What is the percentile rank for a student who scores an 1800 on the SAT for a year in which the scores are $N(1500, 300)$?

a) Calculate a $Z$-score. If $X$ is a normal random variable with mean $\mu$ and standard deviation $\sigma$, 

$$
Z = \frac{X - \mu}{\sigma} 
$$ 
is a standard normal (mean $\mu = 0$, standard deviation $\sigma =1$). 

b) Calculate the normal probability. 

- `pnorm(z)` calculates the area (i.e., probability) to the left of $z$

In [1]:
pnorm(1)

#### Calculating normal probabilities (example 2)

What score on the SAT would put a student in the 99$^{th}$ percentile?

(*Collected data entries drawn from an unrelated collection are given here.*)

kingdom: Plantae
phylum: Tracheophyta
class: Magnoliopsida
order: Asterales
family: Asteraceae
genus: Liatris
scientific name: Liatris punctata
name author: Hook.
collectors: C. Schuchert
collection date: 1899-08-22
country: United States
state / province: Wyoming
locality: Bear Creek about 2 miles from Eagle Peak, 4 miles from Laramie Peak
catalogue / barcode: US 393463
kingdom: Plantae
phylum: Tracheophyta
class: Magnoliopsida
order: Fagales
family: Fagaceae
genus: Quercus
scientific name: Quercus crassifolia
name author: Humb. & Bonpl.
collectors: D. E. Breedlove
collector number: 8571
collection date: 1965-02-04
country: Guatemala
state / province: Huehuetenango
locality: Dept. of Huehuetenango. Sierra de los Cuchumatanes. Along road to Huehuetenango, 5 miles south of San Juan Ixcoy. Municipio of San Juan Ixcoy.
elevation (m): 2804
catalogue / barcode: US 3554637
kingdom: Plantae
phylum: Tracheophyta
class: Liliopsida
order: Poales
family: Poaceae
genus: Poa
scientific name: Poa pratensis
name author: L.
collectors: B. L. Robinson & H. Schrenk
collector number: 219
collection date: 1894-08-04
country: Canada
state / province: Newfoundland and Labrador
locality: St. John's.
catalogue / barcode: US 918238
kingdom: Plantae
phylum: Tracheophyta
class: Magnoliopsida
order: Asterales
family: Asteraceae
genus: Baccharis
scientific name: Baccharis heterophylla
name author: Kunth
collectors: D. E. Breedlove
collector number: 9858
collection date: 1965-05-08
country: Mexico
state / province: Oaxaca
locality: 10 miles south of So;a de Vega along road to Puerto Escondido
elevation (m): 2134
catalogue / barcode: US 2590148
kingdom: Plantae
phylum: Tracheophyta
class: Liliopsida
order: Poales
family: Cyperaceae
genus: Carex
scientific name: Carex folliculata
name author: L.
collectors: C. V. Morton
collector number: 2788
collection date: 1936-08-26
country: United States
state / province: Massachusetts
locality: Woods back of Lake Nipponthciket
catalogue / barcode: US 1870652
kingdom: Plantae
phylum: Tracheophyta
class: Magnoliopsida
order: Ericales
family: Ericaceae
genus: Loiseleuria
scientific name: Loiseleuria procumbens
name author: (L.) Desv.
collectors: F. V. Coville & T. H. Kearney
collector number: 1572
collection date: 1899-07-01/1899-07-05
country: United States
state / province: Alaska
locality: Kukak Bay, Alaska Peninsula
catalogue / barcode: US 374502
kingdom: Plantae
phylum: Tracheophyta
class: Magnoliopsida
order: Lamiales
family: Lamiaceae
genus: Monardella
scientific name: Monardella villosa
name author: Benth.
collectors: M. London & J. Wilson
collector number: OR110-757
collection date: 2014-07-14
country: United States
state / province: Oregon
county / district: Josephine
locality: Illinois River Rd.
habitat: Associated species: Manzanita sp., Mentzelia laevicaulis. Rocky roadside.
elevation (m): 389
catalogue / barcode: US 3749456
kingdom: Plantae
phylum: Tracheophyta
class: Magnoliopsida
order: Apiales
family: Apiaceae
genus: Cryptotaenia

a) Identify the $Z$-value. `qnorm(p)` calculates the value $z$ such that for a standard normal variable $Z$, $p = P(Z \leq z)$.

In [2]:
qnorm(0.99)

b) Calculate the score, $X$. If $Z$ is standard Normal distribution, 
$$
X = \sigma Z + \mu
$$

is Normal with mean $\mu$ and standard deviation $\sigma$.

\begin{align*}
X =& \sigma Z + \mu \\
=& 300(2.33) + 1500 \\
=& 2199
\end{align*}